Trial of dead lawyer goes on
MOSCOW — A Moscow judge has refused calls to halt the posthumous prosecution of Sergei Magnitsky, ruling on the first day of the trial Friday that it was not illegal to try a dead defendant.
Magnitsky, 37, a lawyer whose case became an international cause celebre, died in a pretrial detention centre in 2009 after being arrested by Russian police officers whom he had accused of colluding with tax officials in a $218-million Cdn. fraud. He was denied vital medical treatment and beaten in custody.
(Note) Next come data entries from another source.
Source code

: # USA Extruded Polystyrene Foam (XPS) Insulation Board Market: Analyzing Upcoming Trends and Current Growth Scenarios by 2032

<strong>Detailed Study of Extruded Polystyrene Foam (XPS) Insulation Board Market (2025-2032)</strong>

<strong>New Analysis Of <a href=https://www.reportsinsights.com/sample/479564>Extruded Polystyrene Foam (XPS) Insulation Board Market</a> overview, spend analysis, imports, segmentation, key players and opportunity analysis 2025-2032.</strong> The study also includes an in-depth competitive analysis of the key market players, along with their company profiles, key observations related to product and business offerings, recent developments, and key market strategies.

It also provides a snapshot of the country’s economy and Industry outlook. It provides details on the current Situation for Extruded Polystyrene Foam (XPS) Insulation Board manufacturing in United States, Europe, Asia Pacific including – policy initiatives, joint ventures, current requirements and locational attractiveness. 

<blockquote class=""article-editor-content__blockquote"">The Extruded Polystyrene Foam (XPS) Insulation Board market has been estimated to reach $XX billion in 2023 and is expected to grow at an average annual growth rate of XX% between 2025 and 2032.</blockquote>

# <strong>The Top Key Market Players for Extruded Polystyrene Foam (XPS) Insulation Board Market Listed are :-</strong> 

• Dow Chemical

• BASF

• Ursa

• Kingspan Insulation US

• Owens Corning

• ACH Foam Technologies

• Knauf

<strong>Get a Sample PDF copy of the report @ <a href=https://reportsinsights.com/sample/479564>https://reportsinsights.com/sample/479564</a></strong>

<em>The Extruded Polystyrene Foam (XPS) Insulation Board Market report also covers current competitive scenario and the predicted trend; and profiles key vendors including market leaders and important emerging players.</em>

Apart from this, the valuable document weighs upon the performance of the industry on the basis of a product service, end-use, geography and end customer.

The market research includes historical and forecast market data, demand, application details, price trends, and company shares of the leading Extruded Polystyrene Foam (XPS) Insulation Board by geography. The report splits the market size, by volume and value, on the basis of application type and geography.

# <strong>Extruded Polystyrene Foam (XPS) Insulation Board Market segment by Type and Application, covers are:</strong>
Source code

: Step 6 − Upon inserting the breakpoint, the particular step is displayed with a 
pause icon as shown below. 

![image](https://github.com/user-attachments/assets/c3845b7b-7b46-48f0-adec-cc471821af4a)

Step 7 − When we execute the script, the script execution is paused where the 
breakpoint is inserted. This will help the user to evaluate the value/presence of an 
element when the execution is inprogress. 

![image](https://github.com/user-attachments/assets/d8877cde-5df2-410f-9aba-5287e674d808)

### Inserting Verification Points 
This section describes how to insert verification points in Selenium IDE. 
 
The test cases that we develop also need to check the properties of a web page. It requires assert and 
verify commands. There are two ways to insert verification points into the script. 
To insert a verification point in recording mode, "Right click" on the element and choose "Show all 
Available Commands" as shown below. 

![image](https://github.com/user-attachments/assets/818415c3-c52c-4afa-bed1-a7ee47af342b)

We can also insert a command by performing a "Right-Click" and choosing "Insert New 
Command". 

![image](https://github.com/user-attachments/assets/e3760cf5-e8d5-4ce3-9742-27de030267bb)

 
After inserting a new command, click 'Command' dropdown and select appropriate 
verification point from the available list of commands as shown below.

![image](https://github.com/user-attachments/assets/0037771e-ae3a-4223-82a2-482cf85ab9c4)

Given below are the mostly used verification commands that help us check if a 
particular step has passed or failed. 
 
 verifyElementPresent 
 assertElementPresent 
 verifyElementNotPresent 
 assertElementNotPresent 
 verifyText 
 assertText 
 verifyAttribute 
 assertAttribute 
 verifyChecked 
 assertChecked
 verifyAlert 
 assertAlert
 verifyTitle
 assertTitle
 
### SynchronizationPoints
In November 2012, prosecutors charged Magnitsky with tax evasion, citing a recent Russian Constitutional Court decision that suggested a dead man could be tried if his family requested it in order to clear his or her name.
Magnitsky’s widow, Natalya Zharikova, 40, said in an interview with The Daily Telegraph this week that she and his mother had repeatedly informed authorities that they did not want such a trial, making it illegal.
That view was supported Friday by the Human Rights Institute of the International Bar Association, a lawyers’ group, which issued a statement saying the posthumous trial was “unlawful and breaching both domestic and international covenants.”
However, Judge Igor Alisov turned down a request by court-appointed lawyers to investigate the legality of the trial.